- [WORK TO BE COMPLETED] Would you please copy the part of the material below that opens with the line containing "M1393,350L1403,367L1354,394L1344,377Z" and closes with the line containing "M975,570L1109,509L1199,458L1392,338L1429,334L1462,322"? Copy it exactly, and only it.

- [DATA FOR REVIEW]
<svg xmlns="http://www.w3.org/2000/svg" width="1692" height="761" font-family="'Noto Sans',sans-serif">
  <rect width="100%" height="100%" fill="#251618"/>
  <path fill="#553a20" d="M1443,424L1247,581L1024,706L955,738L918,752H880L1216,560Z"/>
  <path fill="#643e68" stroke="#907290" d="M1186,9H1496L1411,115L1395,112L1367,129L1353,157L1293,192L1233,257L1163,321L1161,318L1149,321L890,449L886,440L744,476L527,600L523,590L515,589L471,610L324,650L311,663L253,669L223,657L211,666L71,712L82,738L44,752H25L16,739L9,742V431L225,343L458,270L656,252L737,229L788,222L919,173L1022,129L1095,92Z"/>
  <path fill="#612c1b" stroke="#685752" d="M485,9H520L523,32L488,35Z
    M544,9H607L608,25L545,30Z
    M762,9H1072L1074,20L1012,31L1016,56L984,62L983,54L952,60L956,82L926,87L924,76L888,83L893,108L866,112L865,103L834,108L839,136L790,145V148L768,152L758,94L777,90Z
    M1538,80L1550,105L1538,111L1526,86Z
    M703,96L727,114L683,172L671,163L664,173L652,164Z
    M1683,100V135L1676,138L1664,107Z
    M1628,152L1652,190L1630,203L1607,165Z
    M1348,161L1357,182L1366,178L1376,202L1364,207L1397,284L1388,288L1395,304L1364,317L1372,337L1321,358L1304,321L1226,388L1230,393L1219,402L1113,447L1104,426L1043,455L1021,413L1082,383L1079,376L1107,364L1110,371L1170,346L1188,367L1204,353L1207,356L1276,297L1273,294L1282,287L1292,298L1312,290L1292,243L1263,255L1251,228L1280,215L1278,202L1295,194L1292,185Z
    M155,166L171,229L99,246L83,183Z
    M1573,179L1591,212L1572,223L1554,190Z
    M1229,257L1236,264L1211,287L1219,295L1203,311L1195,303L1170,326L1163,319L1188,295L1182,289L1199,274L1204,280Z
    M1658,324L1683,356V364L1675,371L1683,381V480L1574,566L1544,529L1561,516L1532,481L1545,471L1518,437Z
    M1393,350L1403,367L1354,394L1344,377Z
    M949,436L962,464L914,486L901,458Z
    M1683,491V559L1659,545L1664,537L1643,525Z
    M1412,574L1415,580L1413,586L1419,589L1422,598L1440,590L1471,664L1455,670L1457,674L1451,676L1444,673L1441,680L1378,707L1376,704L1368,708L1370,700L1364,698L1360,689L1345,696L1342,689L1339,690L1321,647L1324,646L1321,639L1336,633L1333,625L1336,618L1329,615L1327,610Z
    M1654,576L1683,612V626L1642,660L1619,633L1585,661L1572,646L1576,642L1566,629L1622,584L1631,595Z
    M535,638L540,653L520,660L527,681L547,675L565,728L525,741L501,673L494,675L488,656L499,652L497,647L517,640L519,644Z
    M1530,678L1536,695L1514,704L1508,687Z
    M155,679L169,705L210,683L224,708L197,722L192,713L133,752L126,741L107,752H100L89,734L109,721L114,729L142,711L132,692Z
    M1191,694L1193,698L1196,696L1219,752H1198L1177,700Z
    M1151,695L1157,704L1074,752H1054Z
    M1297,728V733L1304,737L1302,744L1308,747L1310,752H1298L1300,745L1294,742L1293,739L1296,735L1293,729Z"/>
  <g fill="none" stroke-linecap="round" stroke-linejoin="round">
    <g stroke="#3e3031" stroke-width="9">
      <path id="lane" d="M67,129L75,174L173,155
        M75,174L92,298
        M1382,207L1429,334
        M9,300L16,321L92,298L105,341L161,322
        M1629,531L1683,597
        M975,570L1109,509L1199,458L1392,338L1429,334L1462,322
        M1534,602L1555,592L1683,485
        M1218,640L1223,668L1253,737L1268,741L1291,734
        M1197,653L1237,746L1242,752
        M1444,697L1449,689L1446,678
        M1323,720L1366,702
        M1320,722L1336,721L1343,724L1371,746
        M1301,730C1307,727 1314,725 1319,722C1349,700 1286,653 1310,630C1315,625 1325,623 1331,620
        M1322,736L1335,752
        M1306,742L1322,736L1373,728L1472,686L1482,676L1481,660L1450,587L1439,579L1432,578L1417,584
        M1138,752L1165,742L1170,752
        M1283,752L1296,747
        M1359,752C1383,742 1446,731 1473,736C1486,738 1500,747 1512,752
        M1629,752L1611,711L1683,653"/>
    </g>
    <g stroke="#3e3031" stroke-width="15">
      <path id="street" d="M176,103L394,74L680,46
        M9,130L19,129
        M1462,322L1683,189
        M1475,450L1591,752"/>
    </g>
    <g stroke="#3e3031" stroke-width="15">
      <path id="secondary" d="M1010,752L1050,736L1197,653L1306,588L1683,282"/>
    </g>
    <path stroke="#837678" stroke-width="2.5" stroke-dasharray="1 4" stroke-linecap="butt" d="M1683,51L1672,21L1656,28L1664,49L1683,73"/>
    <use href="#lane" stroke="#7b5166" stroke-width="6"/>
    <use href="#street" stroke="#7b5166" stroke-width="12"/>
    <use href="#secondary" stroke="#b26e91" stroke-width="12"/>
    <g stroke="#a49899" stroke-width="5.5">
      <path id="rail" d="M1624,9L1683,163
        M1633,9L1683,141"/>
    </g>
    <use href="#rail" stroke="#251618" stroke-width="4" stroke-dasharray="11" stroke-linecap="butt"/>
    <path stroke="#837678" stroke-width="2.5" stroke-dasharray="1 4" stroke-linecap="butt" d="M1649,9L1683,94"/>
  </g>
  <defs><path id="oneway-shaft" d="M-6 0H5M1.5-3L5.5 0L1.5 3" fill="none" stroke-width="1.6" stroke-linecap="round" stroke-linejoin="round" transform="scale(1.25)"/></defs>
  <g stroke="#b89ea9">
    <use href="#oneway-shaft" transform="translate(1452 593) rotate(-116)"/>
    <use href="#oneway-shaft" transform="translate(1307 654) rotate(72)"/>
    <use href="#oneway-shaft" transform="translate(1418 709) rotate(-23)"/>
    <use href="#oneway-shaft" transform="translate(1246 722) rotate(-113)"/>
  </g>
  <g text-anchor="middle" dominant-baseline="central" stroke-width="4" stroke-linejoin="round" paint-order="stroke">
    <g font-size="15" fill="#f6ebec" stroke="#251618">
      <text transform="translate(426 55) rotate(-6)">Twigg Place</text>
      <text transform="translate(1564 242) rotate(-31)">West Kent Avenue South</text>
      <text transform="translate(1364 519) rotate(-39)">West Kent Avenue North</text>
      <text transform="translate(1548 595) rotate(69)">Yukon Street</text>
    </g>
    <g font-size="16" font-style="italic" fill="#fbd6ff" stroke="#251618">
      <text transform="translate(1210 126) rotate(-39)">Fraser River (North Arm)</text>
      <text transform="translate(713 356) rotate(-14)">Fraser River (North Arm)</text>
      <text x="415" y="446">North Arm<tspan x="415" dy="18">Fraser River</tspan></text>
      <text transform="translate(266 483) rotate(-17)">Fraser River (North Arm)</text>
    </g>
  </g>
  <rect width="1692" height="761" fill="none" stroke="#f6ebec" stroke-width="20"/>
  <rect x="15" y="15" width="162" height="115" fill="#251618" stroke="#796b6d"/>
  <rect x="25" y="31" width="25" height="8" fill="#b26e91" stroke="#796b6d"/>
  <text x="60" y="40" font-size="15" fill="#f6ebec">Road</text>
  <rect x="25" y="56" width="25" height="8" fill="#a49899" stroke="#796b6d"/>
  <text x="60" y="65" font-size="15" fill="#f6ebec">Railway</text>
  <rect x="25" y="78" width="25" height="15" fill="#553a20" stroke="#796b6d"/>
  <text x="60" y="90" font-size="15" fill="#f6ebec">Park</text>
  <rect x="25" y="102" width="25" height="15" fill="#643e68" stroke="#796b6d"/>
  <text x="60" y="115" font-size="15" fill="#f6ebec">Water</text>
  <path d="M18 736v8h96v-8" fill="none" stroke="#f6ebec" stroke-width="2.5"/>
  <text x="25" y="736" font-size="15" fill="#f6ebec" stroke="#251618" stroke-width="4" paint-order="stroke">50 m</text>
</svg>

- [ANSWER FOR THE TASK]
    M1393,350L1403,367L1354,394L1344,377Z
    M949,436L962,464L914,486L901,458Z
    M1683,491V559L1659,545L1664,537L1643,525Z
    M1412,574L1415,580L1413,586L1419,589L1422,598L1440,590L1471,664L1455,670L1457,674L1451,676L1444,673L1441,680L1378,707L1376,704L1368,708L1370,700L1364,698L1360,689L1345,696L1342,689L1339,690L1321,647L1324,646L1321,639L1336,633L1333,625L1336,618L1329,615L1327,610Z
    M1654,576L1683,612V626L1642,660L1619,633L1585,661L1572,646L1576,642L1566,629L1622,584L1631,595Z
    M535,638L540,653L520,660L527,681L547,675L565,728L525,741L501,673L494,675L488,656L499,652L497,647L517,640L519,644Z
    M1530,678L1536,695L1514,704L1508,687Z
    M155,679L169,705L210,683L224,708L197,722L192,713L133,752L126,741L107,752H100L89,734L109,721L114,729L142,711L132,692Z
    M1191,694L1193,698L1196,696L1219,752H1198L1177,700Z
    M1151,695L1157,704L1074,752H1054Z
    M1297,728V733L1304,737L1302,744L1308,747L1310,752H1298L1300,745L1294,742L1293,739L1296,735L1293,729Z"/>
  <g fill="none" stroke-linecap="round" stroke-linejoin="round">
    <g stroke="#3e3031" stroke-width="9">
      <path id="lane" d="M67,129L75,174L173,155
        M75,174L92,298
        M1382,207L1429,334
        M9,300L16,321L92,298L105,341L161,322
        M1629,531L1683,597
        M975,570L1109,509L1199,458L1392,338L1429,334L1462,322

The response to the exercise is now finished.